BEND, Ore. -

When 28-year-old Erik Conn was driving on Bend's Eastside early last week, he sent two text messages before crashing into a bicyclist and rock wall.

Shortly after the accident, eyewitness Brittany Liddell called 911.

"She (the dispatcher) was like, 'Was anybody hit?'" Liddell recalled Tuesday. "I was like, 'I don't know' -- and then, that was when I saw the boy laying on the ground, between the truck and the fence."

The text messages to two women were sent at the same time, two minutes before the crash.

Two minutes after the crash on Reed Market Road, when 16-year-old Forrest Cepeda was taking his last breaths after being struck, Conn had a new text waiting for him, from a woman named "Heather."

"Heather" was not in the pickup truck, but the other woman Conn was texting, Stacie Lee, was sitting right next to him.

"Why text the person in the same vehicle as him? I don't understand that -- that's kind of odd," said Liddell.

After the crash ,Conn got a lift home from two Bend police officers who asked him if he'd been texting before the accident.

Court papers show he told them, "No, if I did, I would have pulled over."

Later, Conn's passenger, Lee, backed him up, saying, "He did once, but he pulled over." Lee wasn't able to tell officers where on 27th Street Conn stopped to text.

But a witness driving behind Conn along 27th Street before the crash told police Conn never pulled over and in court documents describe his driving as "flying" and "gunning it."
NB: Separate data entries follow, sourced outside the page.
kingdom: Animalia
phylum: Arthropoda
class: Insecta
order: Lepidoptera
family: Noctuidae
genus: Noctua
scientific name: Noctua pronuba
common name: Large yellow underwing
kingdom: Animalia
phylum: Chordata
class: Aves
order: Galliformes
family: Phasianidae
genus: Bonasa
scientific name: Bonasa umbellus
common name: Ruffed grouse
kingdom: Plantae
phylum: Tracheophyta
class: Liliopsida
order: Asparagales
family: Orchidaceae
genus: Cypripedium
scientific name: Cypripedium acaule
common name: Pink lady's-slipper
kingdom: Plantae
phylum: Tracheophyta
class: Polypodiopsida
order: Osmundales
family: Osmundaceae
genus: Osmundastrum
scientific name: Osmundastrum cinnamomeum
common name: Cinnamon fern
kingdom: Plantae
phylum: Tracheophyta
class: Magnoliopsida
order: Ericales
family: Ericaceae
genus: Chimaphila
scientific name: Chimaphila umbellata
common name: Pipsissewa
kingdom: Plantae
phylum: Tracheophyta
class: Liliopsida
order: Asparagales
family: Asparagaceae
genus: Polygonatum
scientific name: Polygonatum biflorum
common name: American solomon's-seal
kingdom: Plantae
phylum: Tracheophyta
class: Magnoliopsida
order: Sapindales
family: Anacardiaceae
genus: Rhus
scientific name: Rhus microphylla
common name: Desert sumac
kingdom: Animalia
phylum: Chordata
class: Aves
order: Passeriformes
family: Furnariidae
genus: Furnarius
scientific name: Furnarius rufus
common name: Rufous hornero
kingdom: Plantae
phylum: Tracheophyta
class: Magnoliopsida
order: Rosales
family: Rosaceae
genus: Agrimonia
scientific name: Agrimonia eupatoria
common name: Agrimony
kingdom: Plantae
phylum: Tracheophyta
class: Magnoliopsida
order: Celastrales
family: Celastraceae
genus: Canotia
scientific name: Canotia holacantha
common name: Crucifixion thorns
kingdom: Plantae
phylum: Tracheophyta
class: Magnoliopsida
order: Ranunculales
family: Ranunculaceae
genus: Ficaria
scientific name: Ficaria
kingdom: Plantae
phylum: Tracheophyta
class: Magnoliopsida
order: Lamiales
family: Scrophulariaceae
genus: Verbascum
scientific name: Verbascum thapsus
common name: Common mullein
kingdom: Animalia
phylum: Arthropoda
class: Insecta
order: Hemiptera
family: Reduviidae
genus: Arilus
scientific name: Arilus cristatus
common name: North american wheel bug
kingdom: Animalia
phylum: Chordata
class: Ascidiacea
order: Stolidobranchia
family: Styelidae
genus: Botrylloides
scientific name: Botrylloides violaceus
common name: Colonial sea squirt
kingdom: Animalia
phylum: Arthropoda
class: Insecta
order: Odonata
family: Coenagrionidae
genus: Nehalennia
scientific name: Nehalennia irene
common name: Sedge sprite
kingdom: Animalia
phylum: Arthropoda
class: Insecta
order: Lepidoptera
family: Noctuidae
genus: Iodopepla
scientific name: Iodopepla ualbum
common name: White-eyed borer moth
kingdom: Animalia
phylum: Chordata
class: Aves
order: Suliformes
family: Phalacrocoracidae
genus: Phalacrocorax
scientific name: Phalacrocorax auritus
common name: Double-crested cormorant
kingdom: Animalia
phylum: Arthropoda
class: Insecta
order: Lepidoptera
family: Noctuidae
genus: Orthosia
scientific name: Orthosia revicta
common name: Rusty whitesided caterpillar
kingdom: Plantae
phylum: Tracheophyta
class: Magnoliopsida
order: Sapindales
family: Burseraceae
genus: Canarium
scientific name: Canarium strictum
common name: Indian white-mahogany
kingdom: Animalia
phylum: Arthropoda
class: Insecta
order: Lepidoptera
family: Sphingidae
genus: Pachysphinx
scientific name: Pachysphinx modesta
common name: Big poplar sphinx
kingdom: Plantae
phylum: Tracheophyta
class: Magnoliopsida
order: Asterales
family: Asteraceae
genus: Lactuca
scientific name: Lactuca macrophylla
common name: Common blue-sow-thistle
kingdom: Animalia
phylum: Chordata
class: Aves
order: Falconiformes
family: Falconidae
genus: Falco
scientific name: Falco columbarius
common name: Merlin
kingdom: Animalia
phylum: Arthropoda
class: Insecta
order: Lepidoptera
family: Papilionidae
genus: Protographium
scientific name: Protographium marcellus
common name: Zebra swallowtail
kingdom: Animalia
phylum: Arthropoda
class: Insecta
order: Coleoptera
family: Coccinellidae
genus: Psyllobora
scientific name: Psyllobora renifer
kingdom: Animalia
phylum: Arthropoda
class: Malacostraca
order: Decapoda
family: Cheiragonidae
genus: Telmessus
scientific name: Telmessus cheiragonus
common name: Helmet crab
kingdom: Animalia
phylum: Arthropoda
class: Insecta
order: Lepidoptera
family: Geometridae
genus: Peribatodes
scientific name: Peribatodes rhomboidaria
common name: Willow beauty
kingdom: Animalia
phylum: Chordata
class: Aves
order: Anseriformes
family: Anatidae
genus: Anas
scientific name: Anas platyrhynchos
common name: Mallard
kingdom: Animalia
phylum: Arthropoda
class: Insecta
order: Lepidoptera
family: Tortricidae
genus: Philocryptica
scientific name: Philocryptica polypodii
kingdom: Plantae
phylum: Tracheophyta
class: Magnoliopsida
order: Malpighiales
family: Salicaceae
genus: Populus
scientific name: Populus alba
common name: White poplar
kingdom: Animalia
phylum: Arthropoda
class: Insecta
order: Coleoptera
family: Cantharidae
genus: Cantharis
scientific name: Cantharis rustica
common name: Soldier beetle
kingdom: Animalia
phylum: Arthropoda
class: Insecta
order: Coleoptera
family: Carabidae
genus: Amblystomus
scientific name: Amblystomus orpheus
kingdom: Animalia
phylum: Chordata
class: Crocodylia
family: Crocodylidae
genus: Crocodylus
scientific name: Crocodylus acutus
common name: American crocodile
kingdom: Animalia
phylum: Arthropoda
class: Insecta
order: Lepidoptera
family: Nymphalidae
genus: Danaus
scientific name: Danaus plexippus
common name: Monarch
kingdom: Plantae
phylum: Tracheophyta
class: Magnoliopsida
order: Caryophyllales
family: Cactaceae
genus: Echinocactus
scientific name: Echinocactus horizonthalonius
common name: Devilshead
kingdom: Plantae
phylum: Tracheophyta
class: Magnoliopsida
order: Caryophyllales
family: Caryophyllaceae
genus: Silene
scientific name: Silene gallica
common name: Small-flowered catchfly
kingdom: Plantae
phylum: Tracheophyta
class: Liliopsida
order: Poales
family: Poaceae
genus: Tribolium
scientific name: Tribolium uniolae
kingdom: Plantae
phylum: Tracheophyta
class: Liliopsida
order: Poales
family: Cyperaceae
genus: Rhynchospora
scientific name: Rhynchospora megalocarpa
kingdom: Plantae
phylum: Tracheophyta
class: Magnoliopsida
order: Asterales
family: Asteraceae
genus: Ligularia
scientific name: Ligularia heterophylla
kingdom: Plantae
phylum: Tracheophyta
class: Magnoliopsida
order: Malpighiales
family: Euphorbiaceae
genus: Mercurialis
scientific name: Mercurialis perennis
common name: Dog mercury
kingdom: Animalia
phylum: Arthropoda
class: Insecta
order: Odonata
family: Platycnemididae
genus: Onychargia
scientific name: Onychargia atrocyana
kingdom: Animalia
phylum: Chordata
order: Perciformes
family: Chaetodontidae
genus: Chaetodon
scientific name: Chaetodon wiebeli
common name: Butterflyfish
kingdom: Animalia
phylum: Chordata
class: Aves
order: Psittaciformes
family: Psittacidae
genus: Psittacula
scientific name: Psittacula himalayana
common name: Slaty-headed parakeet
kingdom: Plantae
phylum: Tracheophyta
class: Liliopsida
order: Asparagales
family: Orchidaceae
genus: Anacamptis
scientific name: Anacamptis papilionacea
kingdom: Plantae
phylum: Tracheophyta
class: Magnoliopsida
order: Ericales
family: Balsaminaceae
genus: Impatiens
"I figured it was something to do with how fast he was going," said Liddell.

Conn told detectives he was glancing at his speedometer, to make sure he was going 45 mph on Reed Market Road, when Lee yelled, "Brakes!"

Court papers show Conn sent seven text messages in the hour leading up to the crash. He even had one more to send in his cellphone's draft folder.

Conn hasn't been arrested or charged with a crime. Police said Tuesday the investigation is still in it's early stages. But in the affidavit, one police officer writes there is evidence to believe Conn could be charged with criminally negligent homicide, manslaughter and reckless driving.